=== Begin Enclosure ===

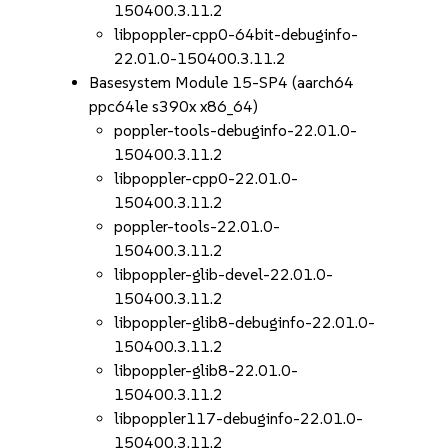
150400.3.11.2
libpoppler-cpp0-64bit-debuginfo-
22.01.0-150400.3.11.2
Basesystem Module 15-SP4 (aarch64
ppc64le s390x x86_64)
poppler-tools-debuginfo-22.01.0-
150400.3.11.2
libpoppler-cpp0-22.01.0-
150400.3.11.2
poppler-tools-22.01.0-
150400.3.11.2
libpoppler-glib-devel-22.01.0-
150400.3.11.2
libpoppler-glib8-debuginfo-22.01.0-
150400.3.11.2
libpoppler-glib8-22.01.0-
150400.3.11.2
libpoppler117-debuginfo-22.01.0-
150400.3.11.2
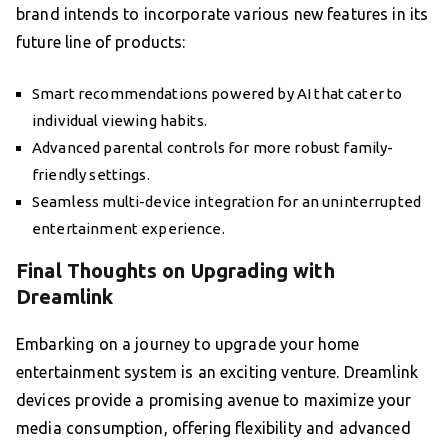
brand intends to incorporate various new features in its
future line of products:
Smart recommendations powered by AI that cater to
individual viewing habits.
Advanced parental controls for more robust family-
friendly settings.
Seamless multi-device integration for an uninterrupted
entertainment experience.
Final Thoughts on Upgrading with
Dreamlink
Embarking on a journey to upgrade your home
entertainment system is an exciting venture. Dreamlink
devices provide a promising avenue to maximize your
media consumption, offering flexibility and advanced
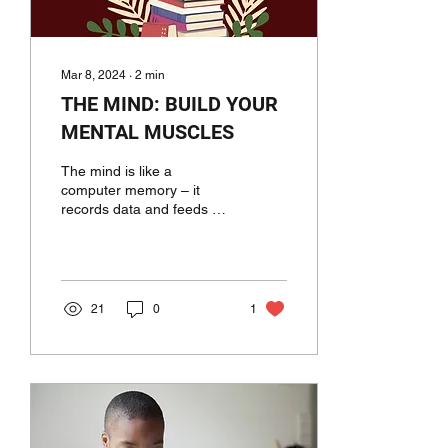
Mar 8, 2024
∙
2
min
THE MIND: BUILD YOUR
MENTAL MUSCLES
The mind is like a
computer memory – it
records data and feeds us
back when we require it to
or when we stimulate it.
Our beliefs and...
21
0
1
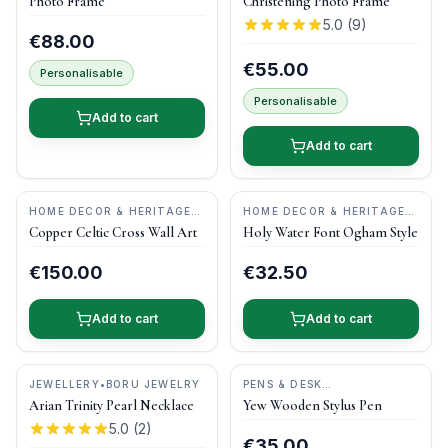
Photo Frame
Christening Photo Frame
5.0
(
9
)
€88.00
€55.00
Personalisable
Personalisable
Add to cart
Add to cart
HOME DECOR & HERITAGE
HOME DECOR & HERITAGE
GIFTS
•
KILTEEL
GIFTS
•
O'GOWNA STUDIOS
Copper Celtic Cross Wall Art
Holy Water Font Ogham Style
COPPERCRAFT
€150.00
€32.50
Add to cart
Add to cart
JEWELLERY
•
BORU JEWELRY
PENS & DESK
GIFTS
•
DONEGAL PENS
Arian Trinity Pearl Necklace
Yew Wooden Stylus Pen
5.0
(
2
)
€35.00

=== End Enclosure ===
=== Begin Enclosure ===

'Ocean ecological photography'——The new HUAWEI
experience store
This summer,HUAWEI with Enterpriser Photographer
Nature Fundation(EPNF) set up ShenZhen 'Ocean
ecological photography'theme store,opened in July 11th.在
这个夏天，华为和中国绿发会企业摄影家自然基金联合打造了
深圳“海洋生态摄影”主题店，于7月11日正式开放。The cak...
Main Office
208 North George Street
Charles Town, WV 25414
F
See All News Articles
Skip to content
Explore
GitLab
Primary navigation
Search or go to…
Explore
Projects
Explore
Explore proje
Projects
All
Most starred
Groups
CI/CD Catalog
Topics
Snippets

=== End Enclosure ===

Go through the entries above and report every line in which the word "debuginfo" appears.

libpoppler-cpp0-64bit-debuginfo-
poppler-tools-debuginfo-22.01.0-
libpoppler-glib8-debuginfo-22.01.0-
libpoppler117-debuginfo-22.01.0-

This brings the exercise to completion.